A Berlin-based artist releasing on a Reykjavik-based label is almost too hip for even your friendly local tape columnist to stomach, but this outing by Canadian weirdo /ϟ/HUREN/ϟ/ (aka Dave Foster) really does it for me. Once we get the prerequisite Whitehouse/Wolf Eyes references out of the way, the key elements that define /ϟ/HUREN/ϟ/ is the sheer dynamic scope and range of textures in this guy’s arsenal. The title track is an impossible harsh beatscape cranked up to dangerous levels of distortion and bouncing in a painfully unpadded cell of ear-piercing tight delay. ‘TiGHTWADS’ by comparison is a sort of psychedelic Hanatarash loop, opener ‘UNDERLiNG’ is a ritual invocation of murderous pitch shifted spells akin to Gazelle Twin in a bad mood, and ‘R0LLBERG 6-01’ closes the album with an oddly foggy coda of distant drum patterns veiled in greyscale echo. $PECiALTY ACT$ could almost be a CV showing off /ϟ/HUREN/ϟ/’s sheer range at a job interview with Prurient’s Hospital Productions.

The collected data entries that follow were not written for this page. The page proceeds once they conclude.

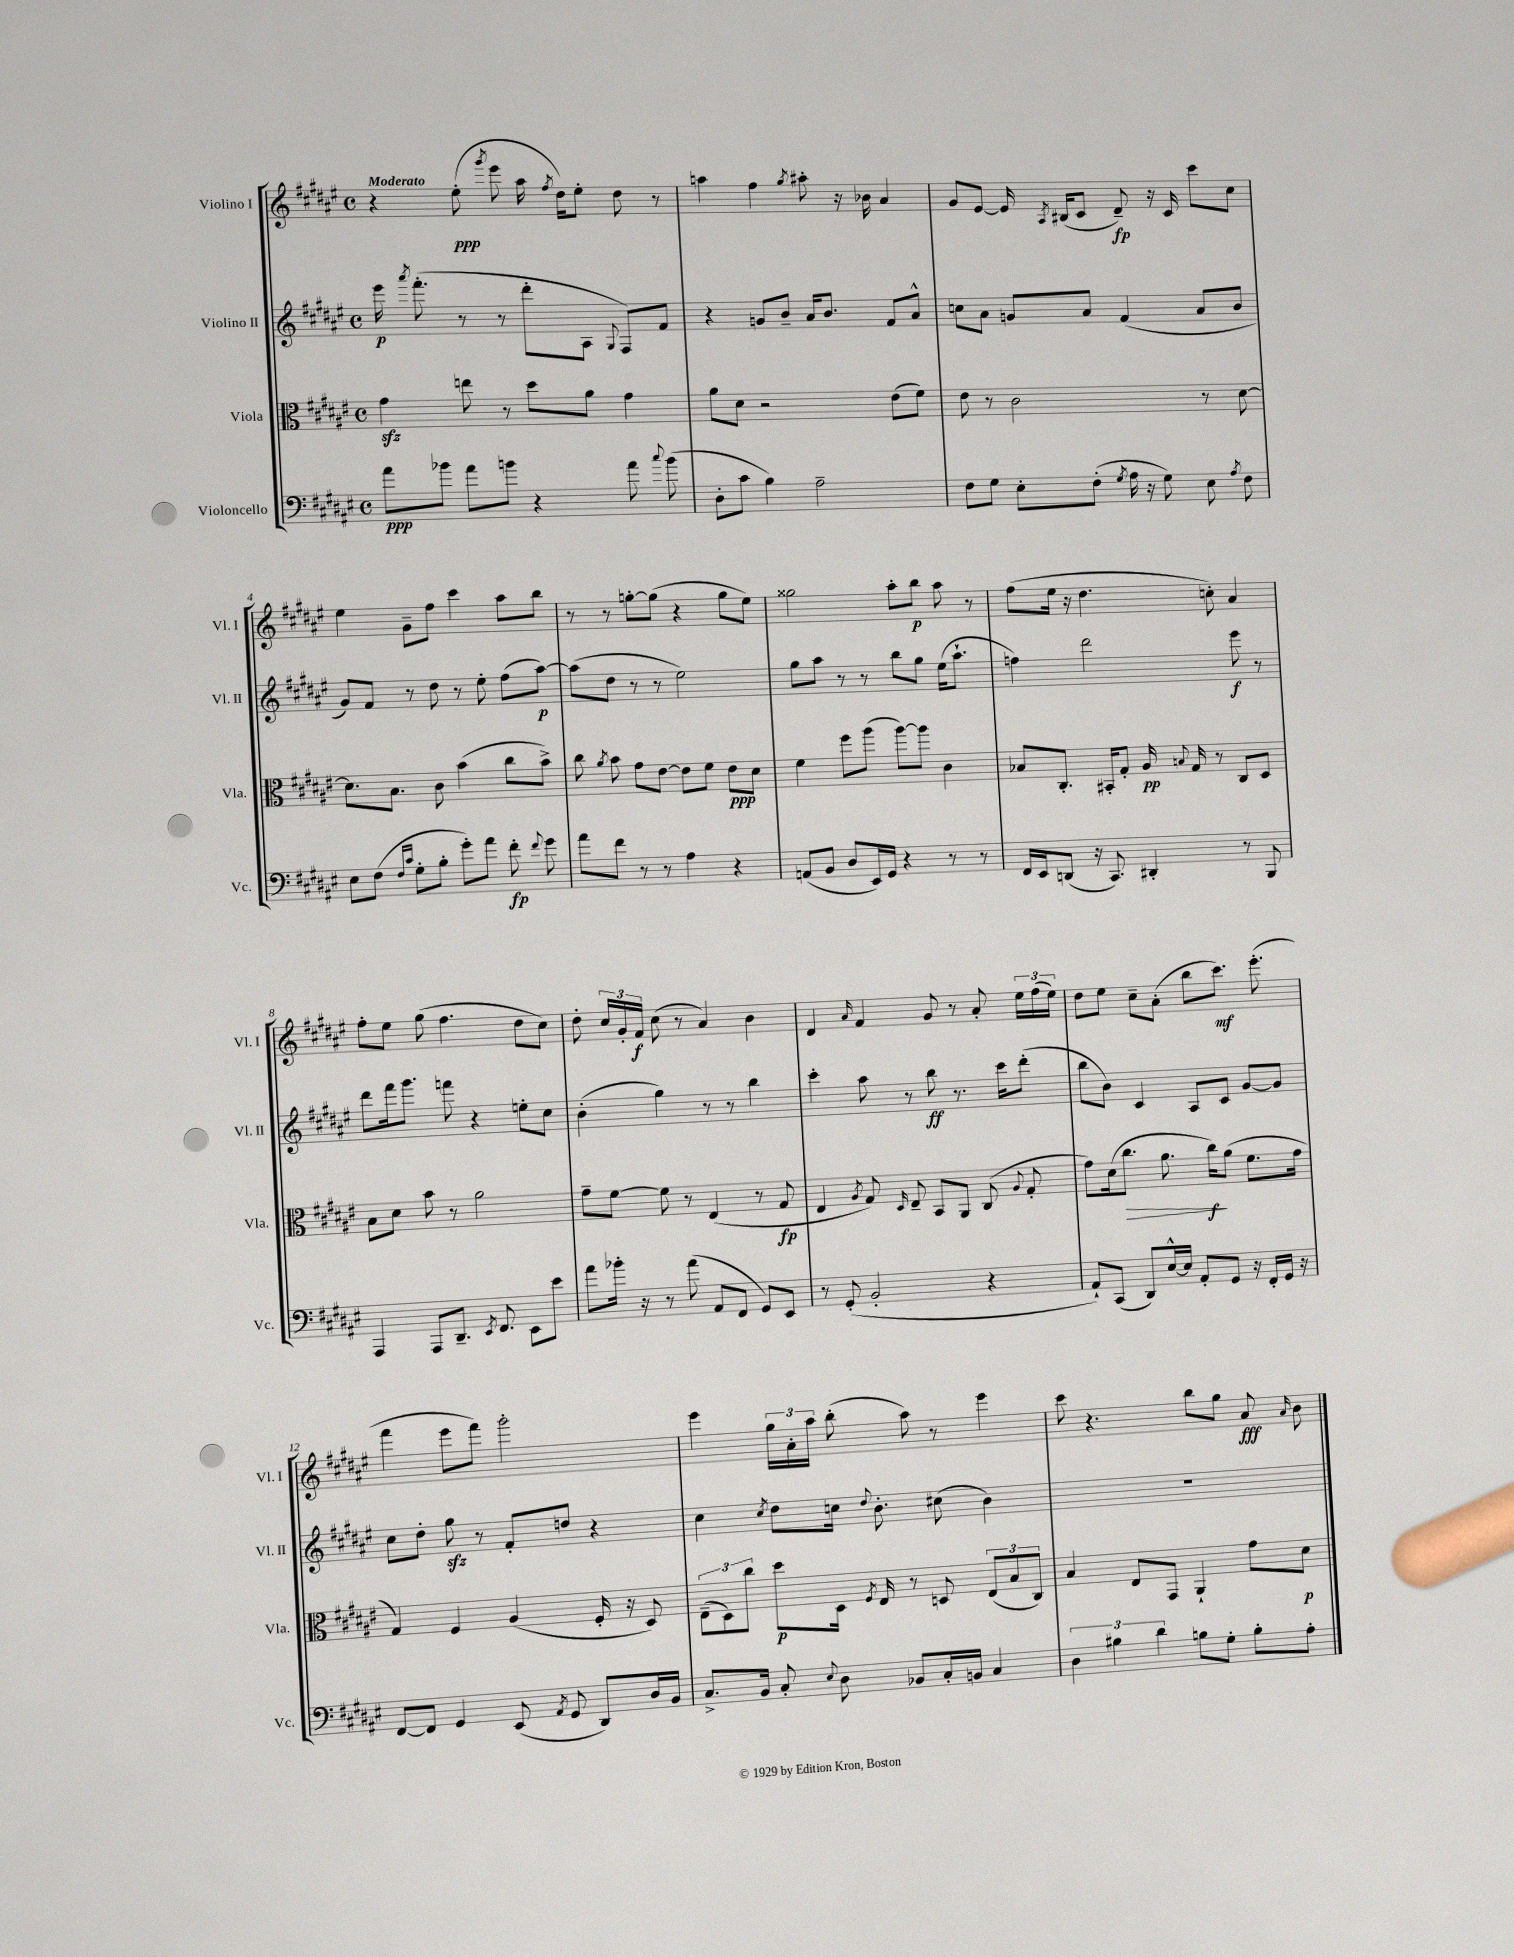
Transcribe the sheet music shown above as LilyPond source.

<<
\new StaffGroup <<
\new Staff = "s0" \with { instrumentName = "Violino I" shortInstrumentName = "Vl. I" } {
    \clef treble \key fis \major \defaultTimeSignature \time 4/4 \tempo "Moderato"
    \autoBeamOff r4 eis''8-.\ppp( \acciaccatura { gis'''8 } eis'''8 ais''16 \acciaccatura { fis''8 } dis''16[) eis''8]-. dis''8 r8 |
    a''4 fis''4 \acciaccatura { gis''8 } ais''8-. r16 bes'16 ais'4 |
    gis'8[ eis'8]~ eis'16 \acciaccatura { ais8 } bis16[( cis'8] dis'8--\fp) r16 cis'16 cis'''8[ cis''8] |
    eis''4 gis'8[-- fis''8] cis'''4 ais''8[ b''8] |
    r8 r8 g''8[~-. g''8]( r4 g''8[ eis''8]) |
    gisis''2 ais''8[-. b''8]\p ais''8 r8 |
    fis''8[( eis''16] r16 dis''4. c''8-.) ais'4 |
    fis''8[-. eis''8] gis''8( fis''4. dis''8[ cis''8]) |
    dis''8-. \tuplet 3/2 { cis''16[ gis'16-. fis'16]\f } cis''8( r8 ais'4) b'4 |
    dis'4 \grace { ais'16 } fis'4 gis'8 r8 ais'8-. \tuplet 3/2 { eis''16[ fis''16( eis''16]) } |
    dis''8[ eis''8] cis''8[-- ais'8]-.( b''8[ cis'''8.]\mf) eis'''8.-.( |
    fis'''4 eis'''8[ fis'''8]) gis'''2-. |
    eis'''4 \tuplet 3/2 { gis''16[ ais'16-. ais''16] } b''8-.( ais''8) r8 eis'''4 |
    cis'''8 r4. b''8[ gis''8] ais'8\fff \grace { ais'16 } b'8 \bar "|." |
}
\new Staff = "s1" \with { instrumentName = "Violino II" shortInstrumentName = "Vl. II" } {
    \clef treble \key fis \major \defaultTimeSignature \time 4/4
    \autoBeamOff eis'''16\p \acciaccatura { ais'''8 } fis'''8.-.( r8 r8 dis'''8[-. ais8] \appoggiatura { gis8 } fis8[) fis'8] |
    r4 g'8[ b'8]-- ais'16[ b'8.] fis'8[ ais'8]-^ |
    c''8[ ais'8] g'8[ ais'8] fis'4( ais'8[ b'8] |
    gis'8[) fis'8] r8 dis''8 r8 eis''8-. fis''8[( ais''8]~\p) |
    ais''8[( dis''8] r8 r8 eis''2) |
    gis''8[ ais''8] r8 r8 b''8[ gis''8] eis''16[( ais''8.]-! |
    f''4) dis'''2 eis'''8\f r8 |
    dis'''8[ fis'''16 gis'''8.] f'''8 r4 e''8[-. cis''8] |
    b'4-.( gis''4) r8 r8 b''4 |
    cis'''4-. ais''8 r8 b''8\ff r8. cis'''16[ dis'''8]-.( |
    b''8[ b'8]) cis'4 ais8[ cis'8] gis'8[~ gis'8] |
    cis''8[ dis''8]-. gis''8\sfz r8 fis'8[-. d''8] r4 |
    cis''4 \acciaccatura { cis''8 } dis''8[ c''16] \appoggiatura { dis''8 } b'8.-. cis''8( b'4) |
    R1 \bar "|." |
}
\new Staff = "s2" \with { instrumentName = "Viola" shortInstrumentName = "Vla." } {
    \clef alto \key fis \major \defaultTimeSignature \time 4/4
    \autoBeamOff gis'4\sfz e''8 r8 dis''8[ ais'8] gis'4 |
    ais'8[ dis'8] r2 eis'8[( fis'8]) |
    eis'8 r8 cis'2 r8 dis'8~ |
    dis'8.[ b8.] cis'8 b'4( cis''8[ b'8]->) |
    cis''8 \acciaccatura { ais'8 } b'8 gis'8[ eis'8]~ eis'8[ fis'8] eis'8[\ppp dis'8] |
    fis'4 fis''8[ ais''8]( ais''8[~) ais''8] cis'4 |
    bes8[ cis8.]-. bis,16[-. gis8]-. ais16\pp \appoggiatura { b8 } gis16 r8 cis8[ dis8] |
    b8[ dis'8] b'8 r8 ais'2 |
    gis'8[-- fis'8]~ fis'8 r8 eis4( r8 gis8\fp |
    eis4 \acciaccatura { ais8 } gis8) \grace { dis16 } eis8-- b,8[ ais,8] cis8( \appoggiatura { ais8 } gis8-. |
    gis'8[) dis'16( cis''8.]\> ais'8. cis''16[\f\!) ais'8]( fis'8.[ gis'16] |
    gis4) fis4 ais4( fis16-. r16 dis8) |
    \tuplet 3/2 { eis8[--( dis8) cis''8] } dis''8[\p dis16] \acciaccatura { fis8 } eis16 r8 d8 \tuplet 3/2 { eis8[( b8 cis8]) } |
    b4 eis8[ gis,8] ais,4-! gis'8[ dis'8]\p \bar "|." |
}
\new Staff = "s3" \with { instrumentName = "Violoncello" shortInstrumentName = "Vc." } {
    \clef bass \key fis \major \defaultTimeSignature \time 4/4
    \autoBeamOff ais'8[\ppp bes'8] ais'8[ b'8] r4 ais'8 \appoggiatura { cis''8 } b'8( |
    dis8[-. cis'8] b4) ais2-- |
    fis8[ gis8] eis8[-. fis8]-.( \acciaccatura { gis8 } ais16 r16 gis8) eis8 \acciaccatura { ais8 } fis8 |
    eis8[ fis8]( \grace { fis16[ cis'16] } gis8[-. b8]-. gis'8[-.) ais'8] fis'8-.\fp \appoggiatura { fis'8 } gis'8 |
    ais'8[ fis'8] r8 r8 ais4 r4 |
    a,8[( b,8] dis8[ eis,16) gis,16] r4 r8 r8 |
    fis,16[ eis,16 d,8]( r16 cis,8.) dis,4-. r8 b,,8 |
    ais,,4 ais,,8[ dis,8.]-- \acciaccatura { eis,8 } fis,8. eis,8[ eis'8] |
    ais'8[ bes'16]-. r16 r8 ais'8( ais,8[ fis,8] gis,8[) eis,8] |
    r8 gis,8-.( b,2-. r4 |
    ais,8[-!) cis,8]( dis,8[) eis16~-^ eis16] ais,8[-. gis,8] r16 fis,16[-. gis,16] r16 |
    fis,8[~ fis,8] gis,4 eis,8( \acciaccatura { ais,8 } gis,8 dis,8[) dis16 b,16] |
    cis8.[-> b,16] cis8-. \appoggiatura { eis8 } dis8 bes,8[ cis16-. b,16] cis4 |
    \tuplet 3/2 { dis4 bis4 dis'4 } b8[ gis8]-. b8[-. ais8]-. \bar "|." |
}
>>
>>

Various Artists – Phantom Force

(Chinabot)

Chinabot is a new platform aiming to assemble and support electronic experimentalists from East Asian diasporas – somewhat similar to the NON collective’s aspirations for artists of black origin. Headed up by London-based Cambodian producer (and Orange Milk alumnus) Saphy Vong, aka Lafidiki, the label’s got a glitchy over-the-top digital aesthetic. It’s full of rainbow colours and heaps of wild acid-pop energy, making it all pretty tough to pin down outside of being frenetic, and electric. At over 90 minutes long it’s a beast of an overture to the Chinabot project, but gives you a nice survey of what to expect. Singaporean producer Fauxe makes instrumental hip hop beats utilising old school Asian samples, underpinned by leering bass. Laotian outfit Ayankoko crafts an electrified molam track full of insane noodled wig out jamming. There’s even a field recording of a traditional Tampuan singing from from Cambodia’s mountainous Ratanakiri Province. A highlight is invariably the ten minute groovy epic that closes the comp by South Korean DJ Logitech, schizophrenically flitting between myriad dance music tropes and racing to an uncomfortably noisy finale. A stellar beginning to a new project well worth keeping an eye on as it gathers speed.